It has often been said of both Timmy Murphy and Jerry Cremins that the St. Patrick’s Day Parade in Castleisland wouldn’t be held without them.
And for years, and since it began away back in 1989, it wasn’t. And now it won’t be either – not on March 17th. anyway.
Both men are now just recently gone to their eternal reward and both were fierce, local parade and event loyalists.
Timmy died at just 61 on December 1st last after a long and spirited battle with cancer and Jerry at 84 only this week from a similar ailment.
Both were characters in the finest and most genuine meaning of the much abused term.
They looked forward so much to getting stuck in to whatever they could to help out with and the the parade was a red letter day in both calendars.
Private Family Ceremony
People waiting for news of Jerry’s funeral arrangements this week got a bit of a suck-in to discover that his remains were being taken directly from the Palliative Care Unit at Kerry University Hospital to the crematorium in Cork for a private, family only ceremony.

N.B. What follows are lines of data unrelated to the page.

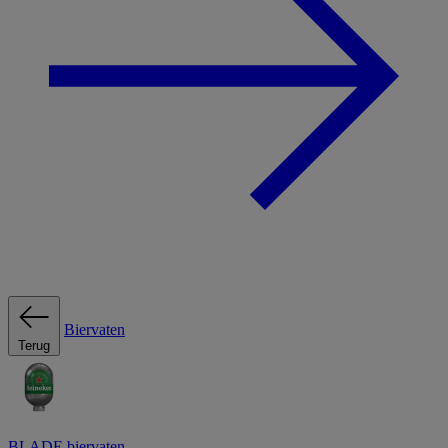
Biervaten
Terug
BLADE biervaten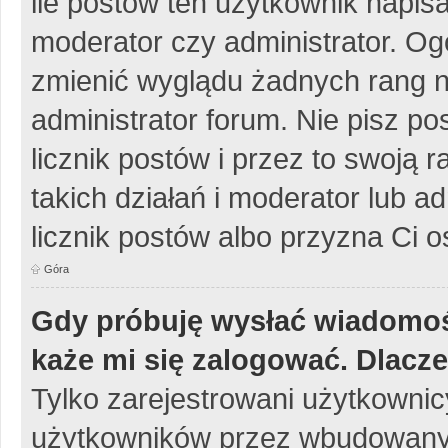
ile postów ten użytkownik napisa
moderator czy administrator. Og
zmienić wyglądu żadnych rang n
administrator forum. Nie pisz po
licznik postów i przez to swoją 
takich działań i moderator lub a
licznik postów albo przyzna Ci o
Góra
Gdy próbuję wysłać wiadomoś
każe mi się zalogować. Dlacz
Tylko zarejestrowani użytkowni
użytkowników przez wbudowany fo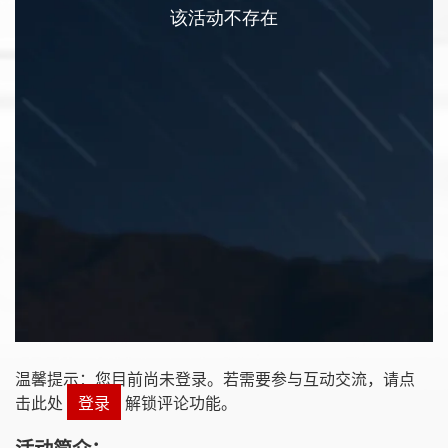
温馨提示：您目前尚未登录。若需要参与互动交流，请点
击此处
登录
解锁评论功能。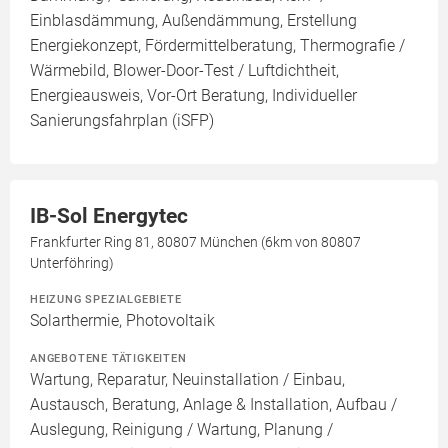
Einblasdämmung, Außendämmung, Erstellung
Energiekonzept, Fördermittelberatung, Thermografie /
Wärmebild, Blower-Door-Test / Luftdichtheit,
Energieausweis, Vor-Ort Beratung, Individueller
Sanierungsfahrplan (iSFP)
IB-Sol Energytec
Frankfurter Ring 81, 80807 München (6km von 80807
Unterföhring)
HEIZUNG SPEZIALGEBIETE
Solarthermie, Photovoltaik
ANGEBOTENE TÄTIGKEITEN
Wartung, Reparatur, Neuinstallation / Einbau,
Austausch, Beratung, Anlage & Installation, Aufbau /
Auslegung, Reinigung / Wartung, Planung /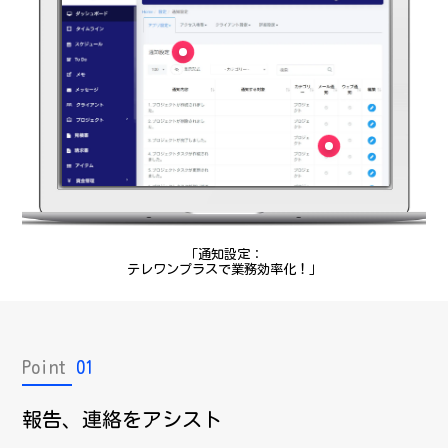
「通知設定：
テレワンプラスで業務効率化！」
Point
01
報告、連絡をアシスト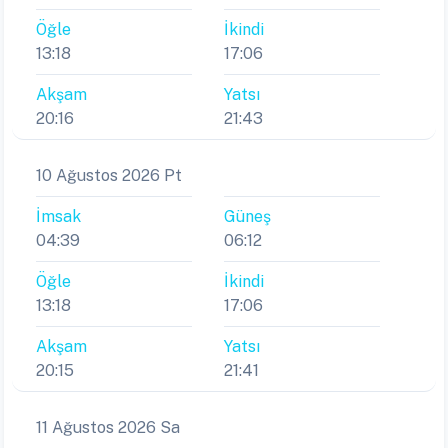
Öğle
İkindi
13:18
17:06
Akşam
Yatsı
20:16
21:43
10 Ağustos 2026 Pt
İmsak
Güneş
04:39
06:12
Öğle
İkindi
13:18
17:06
Akşam
Yatsı
20:15
21:41
11 Ağustos 2026 Sa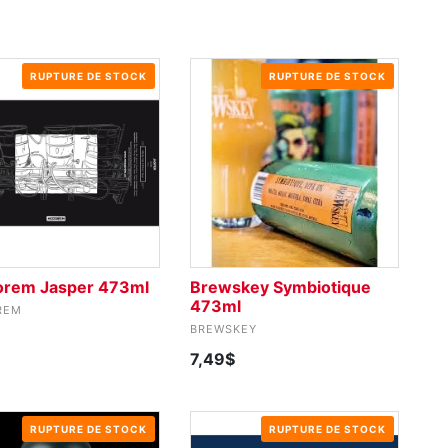
RUPTURE DE STOCK
RUPTURE DE STOCK
rem Jasper 473ml
Brewskey Symbiotique
473ml
REM
BREWSKEY
7,49$
RUPTURE DE STOCK
RUPTURE DE STOCK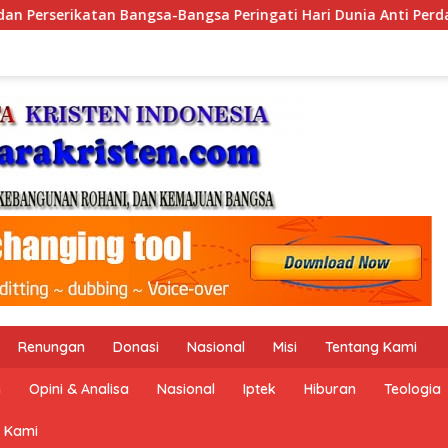
unia Anti Perdagangan Orang 2026 dengan Komitmen Baru untu
Renungan
Donasi
Nasional
Misi
Tentang Kami
n
Opini & Analisa
Nasional
Iptek
Hiburan
Teologia
 Kami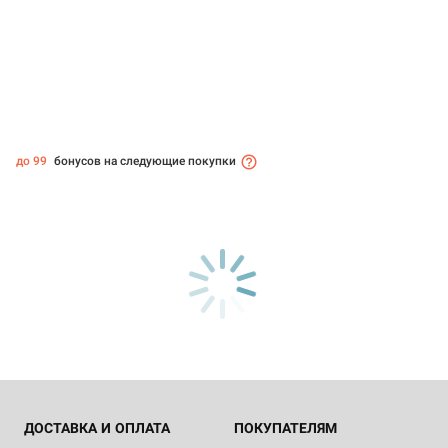
до 99
бонусов на следующие покупки
ДОСТАВКА И ОПЛАТА
ПОКУПАТЕЛЯМ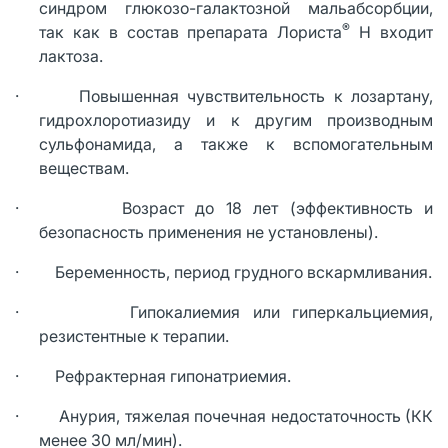
синдром глюкозо-галактозной мальабсорбции,
®
так как в состав препарата Лориста
Н входит
лактоза.
· Повышенная чувствительность к лозартану,
гидрохлоротиазиду и к другим производным
сульфонамида, а также к вспомогательным
веществам.
· Возраст до 18 лет (эффективность и
безопасность применения не установлены).
· Беременность, период грудного вскармливания.
· Гипокалиемия или гиперкальциемия,
резистентные к терапии.
· Рефрактерная гипонатриемия.
· Анурия, тяжелая почечная недостаточность (КК
менее 30 мл/мин).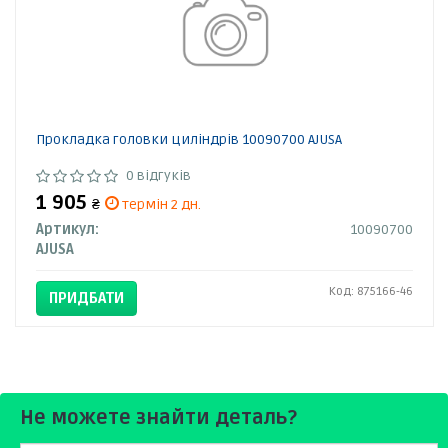
Прокладка головки циліндрів 10090700 AJUSA
0 відгуків
1 905
₴
термін 2 дн.
Артикул:
10090700
AJUSA
Код: 875166-46
ПРИДБАТИ
Не можете знайти деталь?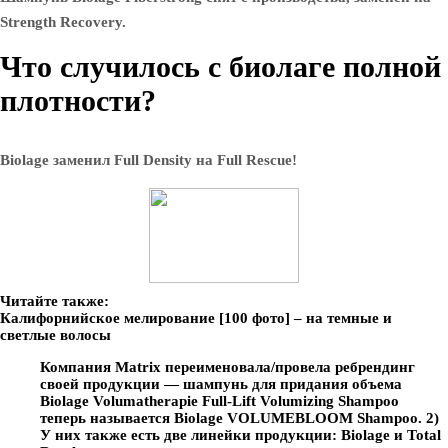
Strength Recovery.
Что случилось с биолаге полной
плотности?
Biolage заменил Full Density на Full Rescue!
Читайте также:
Калифорнийское мелирование [100 фото] – на темные и
светлые волосы
Компания Matrix переименовала/провела ребрендинг
своей продукции — шампунь для придания объема
Biolage Volumatherapie Full-Lift Volumizing Shampoo
теперь называется Biolage VOLUMEBLOOM Shampoo. 2)
У них также есть две линейки продукции: Biolage и Total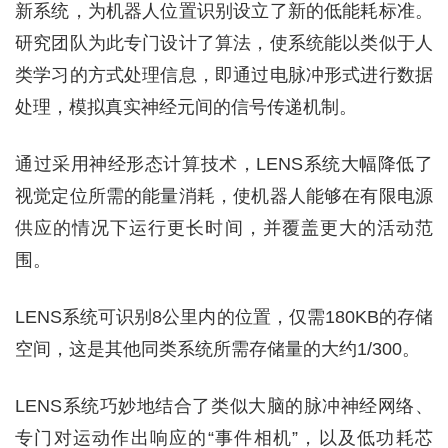
新系统，为机器人位置识别设立了新的低能耗标准。
研究团队为此专门设计了算法，使系统能以类似于人
类学习的方式处理信息，即通过电脉冲形式进行数据
处理，模拟真实神经元间的信号传递机制。
通过采用神经形态计算技术，LENS系统大幅降低了
视觉定位所需的能量消耗，使机器人能够在有限电源
供应的情况下运行更长时间，并覆盖更大的活动范
围。
LENS系统可识别8公里内的位置，仅需180KB的存储
空间，这是其他同类系统所需存储量的大约1/300。
LENS系统巧妙地结合了类似大脑的脉冲神经网络、
专门对运动作出响应的“事件相机”，以及低功耗芯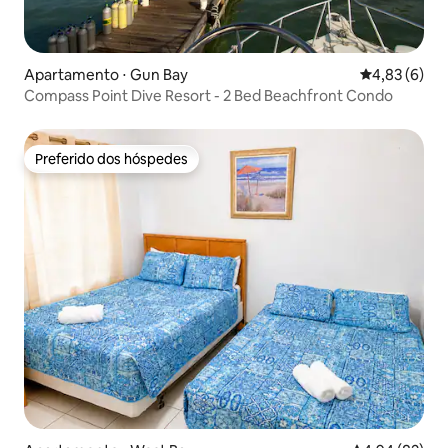
Apartamento ⋅ Gun Bay
4,83 de uma 
4,83 (6)
Compass Point Dive Resort - 2 Bed Beachfront Condo
Preferido dos hóspedes
Preferido dos hóspedes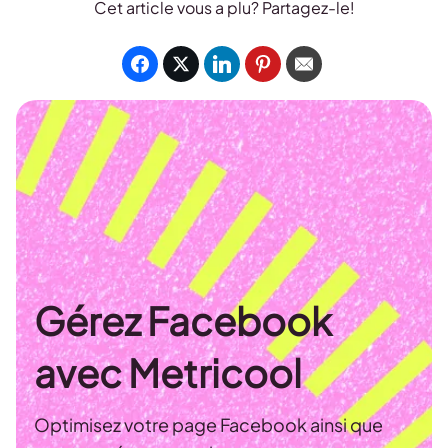
Cet article vous a plu? Partagez-le!
Gérez Facebook
avec Metricool
Optimisez votre page Facebook ainsi que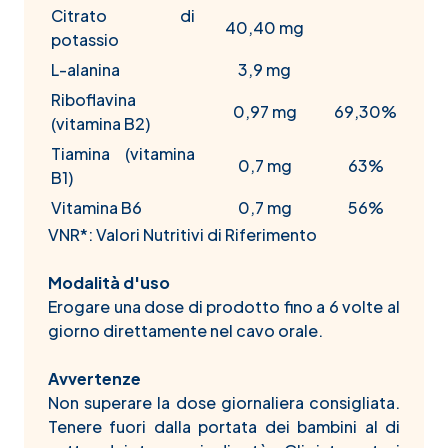
Citrato di
40,40 mg
potassio
L-alanina
3,9 mg
Riboflavina
0,97 mg
69,30%
(vitamina B2)
Tiamina (vitamina
0,7 mg
63%
B1)
Vitamina B6
0,7 mg
56%
VNR*: Valori Nutritivi di Riferimento
Modalità d'uso
Erogare una dose di prodotto fino a 6 volte al
giorno direttamente nel cavo orale.
Avvertenze
Non superare la dose giornaliera consigliata.
Tenere fuori dalla portata dei bambini al di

Jerry was never a slave to convention.
His constant well of good humour and sense of fun and pure optimism were his hallmarks and he could and did turn his hand to anything – often with varying results.
Obliging to the Core
He was obliging to the core and one of his close friends said this week that he would have had a ‘almighty funeral’ – if that’s how things were to go.
A week or so before he died he gave instructions to another friend, John Skevena O’Sullivan, to have the batteries charged in his tractor and ready for road and street for the March 17 parade. But alas – on both counts.
Sense of Optimism
Jerry’s sense of optimism surfaced typically years ago when he called in on his brother Denis and Ger McGaley as they worked on a construction project back in Camp Road.
As Jerry was chatting to the two men he spotted a field of crows just over the ditch from them.
I don’t know what he had against them but he ran to the car and got a shotgun from the boot.
Hunched down he stole his way to the ditch, composed himself and fired.
The Crows Got Away
The gun had seen better days and was anything but battle ready.
The two men said that when Jerry fired they could see the buckshot sailing upwards against the bright sun of a fine winter’s evening and well over the targets.
The crows took fright of course and every one of them took flight and away back over the far ditch and into the west.
Watch ’em Falling
Undaunted by his lack of success, Jerry turned to the men and said: ‘Watch ’em Falling.’
Every time Denis Cremins told that story it always reminded me of the line in the nursery rhyme:
‘The evening is coming, the sun sinks to rest, The crows are all flying straight home to their nest,’ as Jerry’s intended targets did on that fine evening long ago.
May God be good to him.
P.S.: The Fountain Bar is holding a get together in Jerry’s memory at 7pm this evening with food and drinks. All welcome.